Would you transcribe exactly the lines from the beginning of the records below through the line with "79: (190, 81)", both included, omitting the pictures?

*** Block opens ***

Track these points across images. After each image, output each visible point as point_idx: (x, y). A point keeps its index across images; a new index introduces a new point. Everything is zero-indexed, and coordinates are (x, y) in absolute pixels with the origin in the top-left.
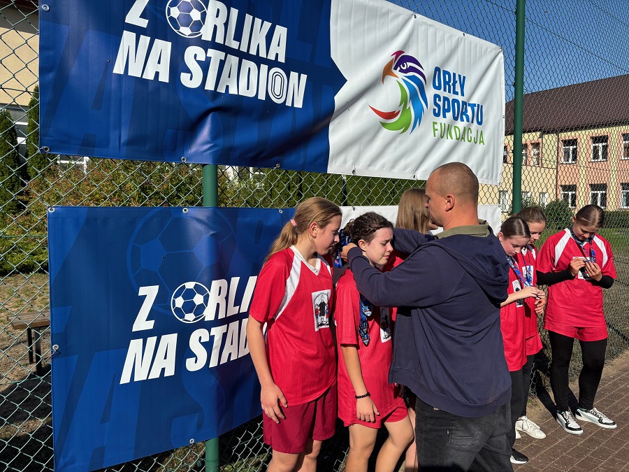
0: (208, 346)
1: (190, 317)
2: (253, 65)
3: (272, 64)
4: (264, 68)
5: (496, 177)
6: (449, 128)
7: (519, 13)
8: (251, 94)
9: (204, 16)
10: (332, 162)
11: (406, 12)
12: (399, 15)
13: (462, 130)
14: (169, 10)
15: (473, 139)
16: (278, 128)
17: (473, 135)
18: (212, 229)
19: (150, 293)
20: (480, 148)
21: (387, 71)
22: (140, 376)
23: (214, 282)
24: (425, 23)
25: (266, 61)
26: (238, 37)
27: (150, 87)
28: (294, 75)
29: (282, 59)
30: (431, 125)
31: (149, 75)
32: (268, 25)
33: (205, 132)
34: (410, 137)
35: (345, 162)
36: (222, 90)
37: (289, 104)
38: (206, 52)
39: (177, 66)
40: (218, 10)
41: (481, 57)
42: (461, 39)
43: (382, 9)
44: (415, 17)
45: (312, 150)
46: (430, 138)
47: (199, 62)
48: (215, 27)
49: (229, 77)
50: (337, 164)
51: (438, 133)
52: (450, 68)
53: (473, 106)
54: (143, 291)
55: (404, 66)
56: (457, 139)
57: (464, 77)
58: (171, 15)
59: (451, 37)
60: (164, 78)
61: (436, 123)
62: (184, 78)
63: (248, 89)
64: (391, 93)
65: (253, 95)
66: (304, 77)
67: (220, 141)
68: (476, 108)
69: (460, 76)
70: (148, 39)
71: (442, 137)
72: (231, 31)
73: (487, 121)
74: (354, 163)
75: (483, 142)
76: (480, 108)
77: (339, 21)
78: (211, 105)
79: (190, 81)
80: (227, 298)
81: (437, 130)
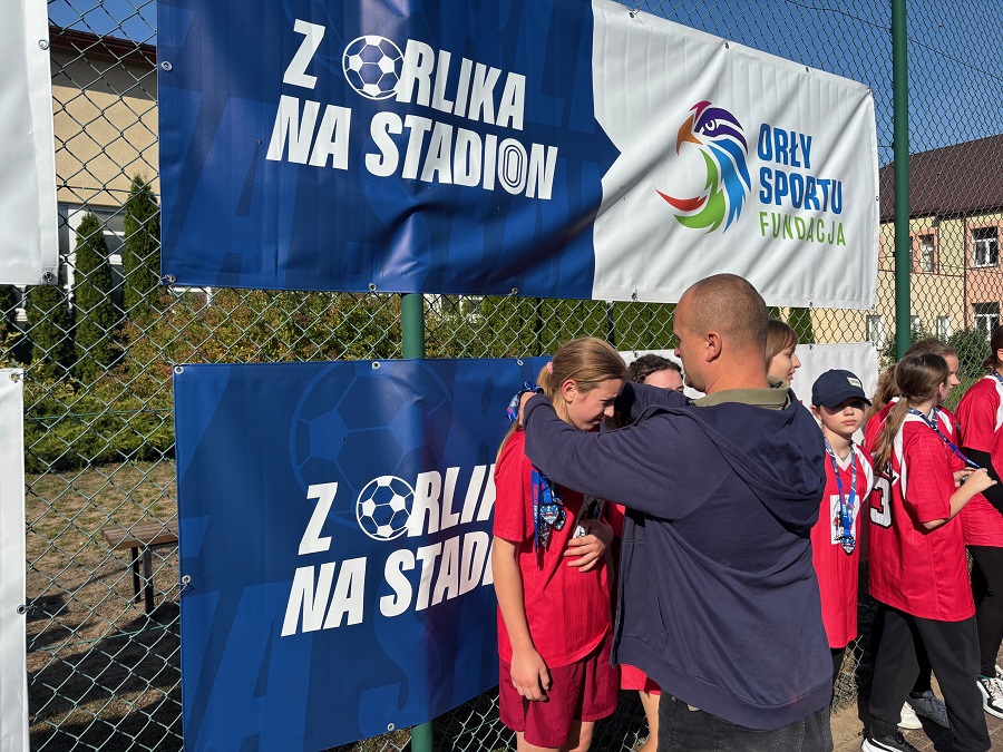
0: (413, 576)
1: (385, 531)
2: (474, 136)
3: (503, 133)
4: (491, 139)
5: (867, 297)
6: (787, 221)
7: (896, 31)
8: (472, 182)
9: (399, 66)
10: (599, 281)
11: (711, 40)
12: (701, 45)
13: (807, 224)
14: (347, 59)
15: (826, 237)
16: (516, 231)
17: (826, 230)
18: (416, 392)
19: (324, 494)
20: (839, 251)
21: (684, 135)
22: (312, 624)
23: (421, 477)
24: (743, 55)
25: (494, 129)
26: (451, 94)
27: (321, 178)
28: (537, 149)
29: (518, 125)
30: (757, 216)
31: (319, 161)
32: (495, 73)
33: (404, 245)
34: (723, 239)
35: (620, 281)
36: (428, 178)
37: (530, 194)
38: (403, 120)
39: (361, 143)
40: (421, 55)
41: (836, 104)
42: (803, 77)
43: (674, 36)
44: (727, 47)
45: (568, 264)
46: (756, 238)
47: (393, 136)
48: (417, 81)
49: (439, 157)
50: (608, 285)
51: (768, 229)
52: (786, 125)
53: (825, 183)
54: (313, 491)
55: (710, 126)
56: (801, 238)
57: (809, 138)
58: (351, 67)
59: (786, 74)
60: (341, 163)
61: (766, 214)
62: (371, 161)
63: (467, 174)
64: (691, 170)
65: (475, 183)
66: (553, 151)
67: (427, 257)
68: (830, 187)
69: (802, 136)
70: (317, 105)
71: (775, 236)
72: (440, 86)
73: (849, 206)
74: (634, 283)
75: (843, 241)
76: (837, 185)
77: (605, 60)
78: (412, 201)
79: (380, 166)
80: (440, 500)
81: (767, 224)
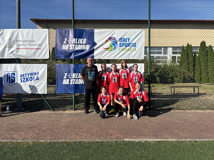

*** Block closes ***

*Task solution*:
Track these points across images. After each image, output each visible point as point_idx: (x, y). A point keeps its index across images; a new index introduces a new point. Everything is zero-indexed, and coordinates are (x, y) in absolute pixels with the origin in the top-left.
0: (208, 346)
1: (190, 317)
2: (253, 65)
3: (272, 64)
4: (264, 68)
5: (496, 177)
6: (449, 128)
7: (519, 13)
8: (251, 94)
9: (204, 16)
10: (332, 162)
11: (406, 12)
12: (399, 15)
13: (462, 130)
14: (169, 10)
15: (473, 139)
16: (278, 128)
17: (473, 135)
18: (212, 229)
19: (150, 293)
20: (480, 148)
21: (387, 71)
22: (140, 376)
23: (214, 282)
24: (425, 23)
25: (266, 61)
26: (238, 37)
27: (150, 87)
28: (294, 75)
29: (282, 59)
30: (431, 125)
31: (149, 75)
32: (268, 25)
33: (205, 132)
34: (410, 137)
35: (345, 162)
36: (222, 90)
37: (289, 104)
38: (206, 52)
39: (177, 66)
40: (218, 10)
41: (481, 57)
42: (461, 39)
43: (382, 9)
44: (415, 17)
45: (312, 150)
46: (430, 138)
47: (199, 62)
48: (215, 27)
49: (229, 77)
50: (337, 164)
51: (438, 133)
52: (450, 68)
53: (473, 106)
54: (143, 291)
55: (404, 66)
56: (457, 139)
57: (464, 77)
58: (171, 15)
59: (451, 37)
60: (164, 78)
61: (436, 123)
62: (184, 78)
63: (248, 89)
64: (391, 93)
65: (253, 95)
66: (304, 77)
67: (220, 141)
68: (476, 108)
69: (460, 76)
70: (148, 39)
71: (442, 137)
72: (231, 31)
73: (487, 121)
74: (354, 163)
75: (483, 142)
76: (480, 108)
77: (339, 21)
78: (211, 105)
79: (190, 81)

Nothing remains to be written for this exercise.